The beginnings of the Maryland Psychiatric Society go back to the early nineteen hundreds, when a group of physicians from various specialties got together with the common goal of advocating for  improvements in the care of patients with psychiatric disease. At that time, the care of those patients seemed to be integrated across specialties. In contrast, care for patients with psychiatric disease today is disintegrated and fragmented with various carve-outs and silos that limit access to psychiatric and somatic care alike, particularly for patients who need it most. Several studies have reported significantly higher rates of somatic co-morbidities and associated higher rates of mortality in patients with psychiatric diseases.
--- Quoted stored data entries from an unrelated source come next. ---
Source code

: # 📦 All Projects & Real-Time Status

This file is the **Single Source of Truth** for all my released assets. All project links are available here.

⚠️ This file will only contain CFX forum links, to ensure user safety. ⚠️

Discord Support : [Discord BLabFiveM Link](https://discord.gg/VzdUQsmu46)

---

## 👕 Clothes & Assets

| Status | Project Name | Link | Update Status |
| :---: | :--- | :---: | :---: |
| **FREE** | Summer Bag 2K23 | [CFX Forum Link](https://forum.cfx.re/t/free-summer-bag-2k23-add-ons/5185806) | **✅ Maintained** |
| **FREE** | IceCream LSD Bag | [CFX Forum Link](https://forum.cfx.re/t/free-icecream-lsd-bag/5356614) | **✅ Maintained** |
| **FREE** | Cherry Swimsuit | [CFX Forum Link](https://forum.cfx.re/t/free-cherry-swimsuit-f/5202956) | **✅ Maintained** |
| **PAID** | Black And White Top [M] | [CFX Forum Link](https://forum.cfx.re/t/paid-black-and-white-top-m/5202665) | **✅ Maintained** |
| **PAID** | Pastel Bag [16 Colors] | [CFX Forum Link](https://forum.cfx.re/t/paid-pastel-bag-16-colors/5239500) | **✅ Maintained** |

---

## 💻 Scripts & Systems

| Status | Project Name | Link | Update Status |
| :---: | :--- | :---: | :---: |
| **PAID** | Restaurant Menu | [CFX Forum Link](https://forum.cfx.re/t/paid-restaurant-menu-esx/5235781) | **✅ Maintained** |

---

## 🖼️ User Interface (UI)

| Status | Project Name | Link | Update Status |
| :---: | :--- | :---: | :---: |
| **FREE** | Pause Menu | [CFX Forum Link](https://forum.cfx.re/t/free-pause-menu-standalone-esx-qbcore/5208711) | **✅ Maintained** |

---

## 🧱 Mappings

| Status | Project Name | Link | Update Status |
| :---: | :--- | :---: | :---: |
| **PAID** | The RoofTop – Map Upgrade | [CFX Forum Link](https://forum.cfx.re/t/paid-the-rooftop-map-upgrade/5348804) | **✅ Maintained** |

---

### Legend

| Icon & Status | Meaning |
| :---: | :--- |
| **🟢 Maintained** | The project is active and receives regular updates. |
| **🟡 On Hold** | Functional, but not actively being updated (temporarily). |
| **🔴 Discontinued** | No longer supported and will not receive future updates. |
Several possible causes have been cited, including genetic predisposition, adverse effects of pharmacotherapy, and lack of access to somatic care as well as delayed and inconsistent initiation of interventions for somatic conditions like metabolic syndrome, and related complications.

 
The State of Maryland, under the leadership of Secretary of Health Joshua Sharfstein, is exploring the possibility of integrating and better aligning all “behavioral health” care with all “somatic” care. To that end, Deputy Secretary Chuck Milligan has been asked to develop recommendations for an Integration Model by September 30, 2012. This plan will then be presented to the General Assembly, which will introduce corresponding legislation. The model will include financial and administrative recommendations, as well as clinical components and related infrastructures. The State’s initiative involves only Medicaid and uninsured patients, whose numbers may grow substantially when and if the Affordable Care Act is implemented. Various models of integration have already been implemented in different parts of the country, and some of their data were presented in May at the annual APA meeting, whose theme was “Integration.”
 
In response to these developments, the MPS Executive Committee seized the opportunity and formed an Integration Workgroup. The goal of the workgroup is to play an instrumental role in informing and influencing the process and outcome of this undertaking. Our strategy includes identifying potential risks and opportunities, identifying potential partners and resources, and implementing an operational plan for our involvement in the process. The group has already met with Deputy Secretary Milligan, who thanked us for our initiative, urged us to continue our active involvement and invited us to return with our recommendations and supporting data.
 
The MPS Integration Workgroup has now grown to fourteen members and we continue to seek the participation of all members who are interested in Integration. I would like to thank Drs. Ray DePaulo and Tony Lehman, Chairmen of Psychiatry from the two main academic institutions in Maryland, for joining this effort to ensure that Psychiatry leads the way in the integration of “behavioral health” with “somatic” health and that the care of psychiatric patients is optimized.
 
The MPS has had a good beginning.  As the State of Maryland transforms healthcare, let’s work together on continuing that tradition.